[PROVIDED MATERIAL start]

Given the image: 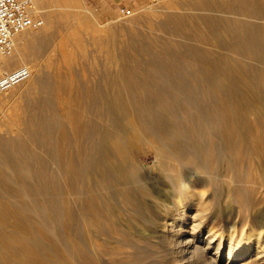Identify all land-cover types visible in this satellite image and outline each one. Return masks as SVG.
<instances>
[{"label": "bare ground", "instance_id": "obj_1", "mask_svg": "<svg viewBox=\"0 0 264 264\" xmlns=\"http://www.w3.org/2000/svg\"><path fill=\"white\" fill-rule=\"evenodd\" d=\"M31 3L43 25L19 32L3 59L13 76L0 93V246L18 247V264H46L52 254L70 257L63 264H141L155 255L139 257L144 246L165 251L154 264H264V69H239L235 79L215 52L186 43L215 41L262 58L264 0H166L147 12L159 22L145 23L167 40L155 45L140 37L142 17L128 29L100 27L74 11L79 0ZM89 49L105 57L94 61L103 65L94 67L98 80L73 75ZM187 71L201 89L168 77ZM230 82L239 90H228ZM202 89L209 104L196 98ZM136 140L150 144L151 164L135 154ZM42 211L38 225L10 221ZM220 222L232 231L227 248ZM245 229L253 230L244 241L233 240Z\"/></svg>", "mask_w": 264, "mask_h": 264}, {"label": "rangeland", "instance_id": "obj_2", "mask_svg": "<svg viewBox=\"0 0 264 264\" xmlns=\"http://www.w3.org/2000/svg\"><path fill=\"white\" fill-rule=\"evenodd\" d=\"M155 5H157V7L158 6L163 7V6L166 5V0H79V5H78L79 7L76 10H74V11L83 12V10H85L89 15H91L92 17H94L97 20V22L99 23V26L100 27H103V26H107V27L124 26L125 29H128V27H131L130 26V24H131L130 22L133 19H135L137 17H140V18L142 17V21H141V19H139L140 20L139 24H141V26H142V27L139 26V29H141V31L139 30V33L141 34L140 37L142 38L144 36V38H142V39H144V41L147 40V41L151 42V44L153 43L152 45H155V44H160V43H156V42H161V43L167 42V40L164 39L165 36H163V34L161 32H159V31L157 32V31L152 30L153 27H155L154 24H157L159 22L158 18H156V17H151L150 18L149 16H147V15H150V14H147L148 9L151 8V7H153V6H155ZM123 8L129 9L131 11V16H129V17L121 16L120 10L123 9ZM57 10L60 11L59 9H57ZM71 11H72V9H71ZM226 16L228 18H230V19L239 20V16H235V15H226ZM143 17L146 20L143 21V19H144ZM146 17H148V18H146ZM148 19H150L151 21L148 20ZM148 21H150L151 23L154 22V24L145 23V22H148ZM143 22L146 25H144ZM148 24H151L153 27L151 28V26L148 25ZM144 27L145 28L146 27H150L151 28V31H150V28H146L145 29ZM141 38H139V40H141ZM162 39H164V40H162ZM197 42L198 41H195L193 39L186 40V43L187 44H190V45L192 44L193 46L200 47L203 50L204 49H209V50L215 52L217 54L216 57L219 60L222 61V63H221L222 68L228 69L229 72H228L227 75L230 76V77H232V78H235L236 79V78L239 77V72H240L239 69L240 70H242V69H252V68H255V69H264V63H263L264 62V56L262 58H257V57H253V56L241 57L239 55L233 54L234 52H236V49L224 48V47L223 48L216 47L217 42H215V41H210V42H208L209 45H205V46L203 44H200L199 42L198 43ZM135 48H136V45H135ZM104 59H105V57L102 56V54H100V53L97 54V53L93 52L92 49H89V50L85 51L83 56L82 55L79 56L78 63L74 65L73 75L76 76L78 79H81V80H84V79H86V80L87 79L98 80L99 72H96L94 67H102L103 65H101V63L100 64H98L96 62L94 63V61H97V60L98 61H102ZM257 60H261V63H258ZM188 72H190V71L180 73L179 75L177 74L176 76H174V75L168 76V77H171V79L174 77V79L176 81L174 79L171 80L170 78H168V77L167 78H168V80H171L172 82H178V83L180 82V83H183L185 85L187 84V86H189V87L192 86L191 88H194V89H196V86L197 87L200 86L198 88L201 89V87H202L201 85H203V82L196 75H194L193 73H192V76H191V73H189L190 75H187ZM237 74H238V76H237ZM193 75L196 76L198 80ZM196 81H199V83H201V85H198L199 83L196 82ZM226 88L228 90H231L232 92H234L235 89L236 90H239V84H234V83L231 84V82H230V83H227L226 84ZM199 91L200 92L197 93L196 98L198 99L199 96H201L199 98V100L200 101H203L204 103L209 104V101L206 100L207 97H208L207 96L208 94L204 93L205 92L204 89L199 90ZM232 92L231 93L228 92V95H229V98L228 99L231 102H233V100H235L234 93H232ZM209 96L212 99H216V97L215 96H212L211 94ZM168 105L173 106V105H177V103L170 102ZM181 110H183V108L180 109V110H177L176 112L179 115H181V117H182V112L183 111H181ZM185 112H188L189 113V114L186 115L187 117H189V119H193L194 118L195 115L194 114H190V111L189 110H186ZM91 118H93L94 120H91ZM90 120L93 121V122L95 120H97V122H99V120L95 116H91V115H90ZM182 120L183 121H186V122L188 121V119H184V118H182ZM25 147L29 151H31L30 149H32V146H30L29 144H27ZM133 149H134L136 155H145L146 156L145 159H144V163L146 165H149V164L152 163V160L154 159V154H153V151H152L153 149L151 148L150 144H147L146 142H142V141H139V140L137 141L136 140L134 142ZM38 157L42 161H44L43 164H44L45 169H47V172L49 174H51L52 171H53V166L50 165L49 161L47 160V158L45 156V153L42 152V151H39L38 152ZM8 172H10V171L7 170V173ZM53 177L56 180L59 179V177H58L57 174H54ZM21 178H23V181L26 184L32 185V181L28 177H22L21 176ZM57 181H59V180H57ZM38 183H41V181L38 180V181L35 182L36 185ZM73 200L74 199H72V202L71 203H73L74 206H71V207L73 208V210H75L76 209V202H74ZM12 201H13L12 202L13 204L12 203L11 204H12L13 207L19 206V203L17 202V200H14L13 199ZM41 214L43 215V211L40 214H35V213L33 214V212H32V213H26L24 215L22 213H20V214L18 213L17 214L18 216H13L10 221L11 222H19V223H22V224L24 223V221L25 222L28 221V222H31V224L33 223V224L38 225L39 223L37 221L39 220V216L41 217V219H42V217L45 218V216H46V214H44L45 216H41ZM262 216H264V214ZM25 219L26 220L28 219V220L26 221ZM122 219H125V217L122 218ZM34 220H37V221H34ZM220 224L223 226L221 228H222V231H223L224 236L226 238V239L223 238L224 239L223 240V243H224V246H226L228 244V241H229L228 237L230 235H232V233H231L232 231H231V228L228 225H226L225 223L220 222ZM184 226L186 227L184 229L187 230V229L190 228V223L186 222L184 224ZM56 227H57L58 230L61 231L60 234L63 237L64 231H62V229H63L62 224L58 222V224L56 223ZM77 227H78V225H76V223L73 222L72 223V232L76 236L79 235V229ZM7 229L10 230L9 227H7ZM245 230L246 231H245V235L244 236L242 235V232H239L238 231L233 236V240H237L239 238V239H242L244 241V239L247 238V236L249 235V232H251V230H253V229H251V230L245 229ZM204 235H205V233L202 234V236H204ZM40 240L42 242H44L45 246L48 245V239H46L45 237L44 238L40 237ZM217 243H220V240H217ZM72 244H73V242L71 240L69 241V240L66 239V241H65V238H64V245L65 246L67 245L66 246L67 248H71L72 247ZM145 247L148 248V249L145 250L146 249ZM225 248H227V246ZM18 249H19L18 247H15V248H12V249H7V248H4V247L0 246V264H7L6 260H7L8 257L9 258L11 257L12 259L14 258L13 260H15L17 262V264L19 263L18 260H21V263L22 262L24 263V257L19 254L20 251ZM157 249H158V251H157ZM154 250L155 251H153V249H150L149 246H144L143 249H141V251H137L136 252V253H139L141 255V256L140 255H138V256L141 257L142 259H144L143 256L144 257L147 256L146 254H148V253H150L149 255H152V253L155 254V255H152L151 257L150 256H147L148 258L146 257L144 259L145 261L143 260L144 262L143 261H140V262H142L141 264H143V263L144 264H154L153 262H155L157 259L159 260V258L161 259V256L165 253V251H163L162 246H160V247L158 246V248H156ZM43 251H45V250H43ZM209 252L211 254H213L212 251H209ZM226 252L227 251L225 250L223 252V254H225ZM1 257H2L3 260L1 259ZM38 257H40V256H38ZM73 257L76 258V254H74ZM61 258L57 254H56V256H55V254H52L51 256L46 257V264H63L64 261L65 262H70L71 261L70 257H67V256H65V258L62 256ZM126 259L127 258L122 257L120 259L122 261L119 260L120 261L119 264L120 263L123 264V262H125L124 260H126ZM221 259H222V257H221ZM126 262H127V260H126ZM126 262H125V264H127Z\"/></svg>", "mask_w": 264, "mask_h": 264}, {"label": "built area", "instance_id": "obj_3", "mask_svg": "<svg viewBox=\"0 0 264 264\" xmlns=\"http://www.w3.org/2000/svg\"><path fill=\"white\" fill-rule=\"evenodd\" d=\"M31 0H0V93L12 82L13 75L3 69V59L10 56L14 46V37L25 29H37L43 25V19L31 14ZM121 16H131L129 9H121ZM23 78L30 74L28 68L22 69Z\"/></svg>", "mask_w": 264, "mask_h": 264}]
</instances>
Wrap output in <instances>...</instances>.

[PROVIDED MATERIAL end]

Which lines of the items above contain the string "instances"? Gather each such line and copy it out in full.

EXERCISE RESPONSE:
<instances>
</instances>
Wrap output in <instances>...</instances>.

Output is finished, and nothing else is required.